The startup I worked has closed, I want to keep working - freelanceGuy

I start working as freelancer for an small startup that this week closed due lack of money.<p>We were building a complex and big management system that I&#x27;m really confident on the success of the idea but recently I receive an email saying that all the team have to stop working because a big client withdraw his intention to buy the service, and the owner was not able to keep the payroll of the team anymore.<p>I really like the staff and the owner I feel responsible for this the outcome, It will be different If I was capable to finish the release on time.<p>I ask HN about the intention I have to keep working on this, I profoundly feel the urge to ask the owner to allow me keep working on the project without pay. I review my current situation and I known I can last two months just fine if I don&#x27;t receive payment. My idea is to finish the MVP and giving the project the opportunity to find another client without expending more money.<p>I just start writing an email to them about this idea, and don&#x27;t feel I&#x27;m doing it right, I want them to say yes.<p>The status of the project is 60% done, surely it can be finish in less that two months.<p>The project manager write a flattering email introducing me for a position in another company. I known the Owner and PM really want to keep going, but I known also because of their work ethics doesn&#x27;t want to me to work without being paid.<p>I ask HN, how can I propose to keep working on the project and give this another opportunity to success.
======
CookWithMe
> We were building a complex and big management system

Sounds like long sales cycles + probably a longish period between "sale" and
"integration done, workers trained, in production" (which may be the point
when the cash starts flowing...).

> My idea is to finish the MVP and giving the project the opportunity to find
> another client without expending more money.

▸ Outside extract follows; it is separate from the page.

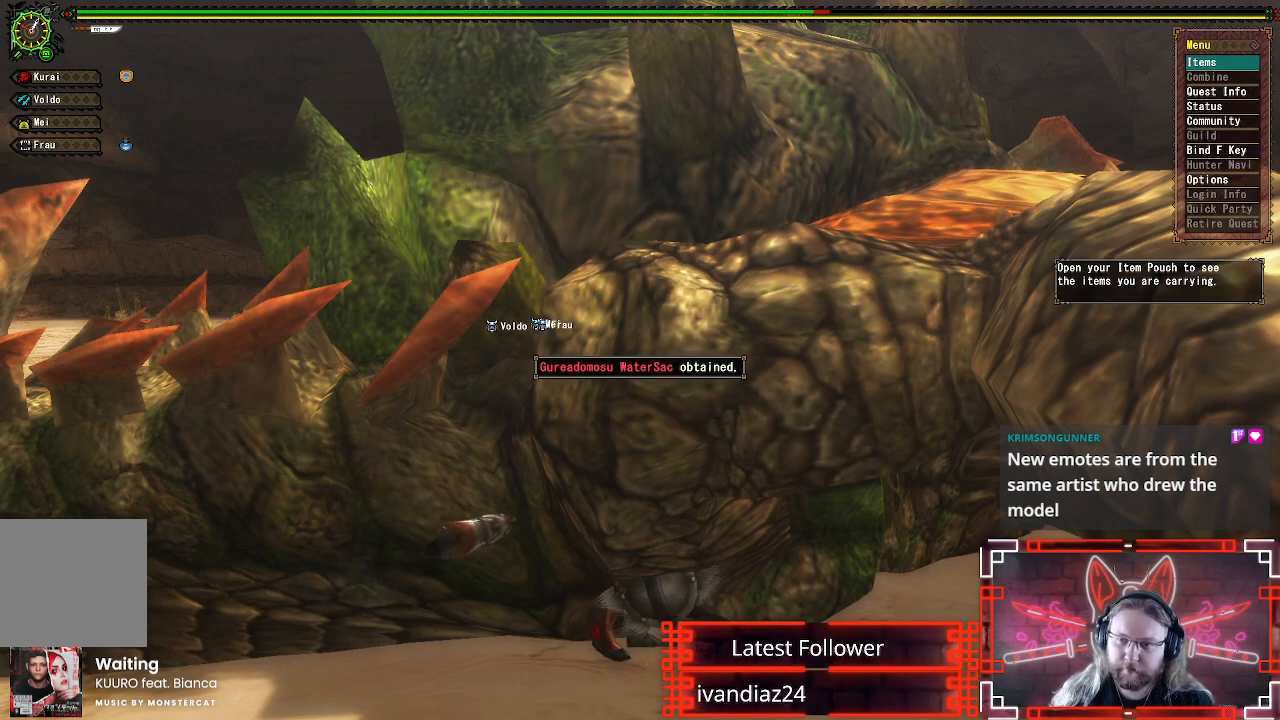
{"buttons": ["B"], "left_stick": "center", "right_stick": "center", "events": [[417, "B", "down"]]}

I don't know the specific market you are in and the technical ability of the
persons you are trying to sell to. It may be that a finished MVP vs. a 60%
done MVP doesn't significantly improve the chance of a sale. It may be that
for the sales process, slides-only or a 5 min click demo are enough to
convince the client of your technical ability and the discussion will move on
to other topics.

Apparently this has worked before, and the owner may be looking to replicate
that before investing further time into building the MVP.

Sales is tough, really tough, and may be the far bigger problem for the
startup. A finished MVP doesn't necessarily make this easier, sadly.

------
mixer
Like any answer, it depends.

Option 1: If the rest of the key team (Owner and PM) stay onboard, then you
can negotiate for sweat equity.

Option 2: If nobody wants to continue working on the project, then the
conversation changes to, what does it take for you to own the existing code
base.

Whatever the case, working for free without any compensation (whether monetary
or share of the business) ends in hurt feelings all around.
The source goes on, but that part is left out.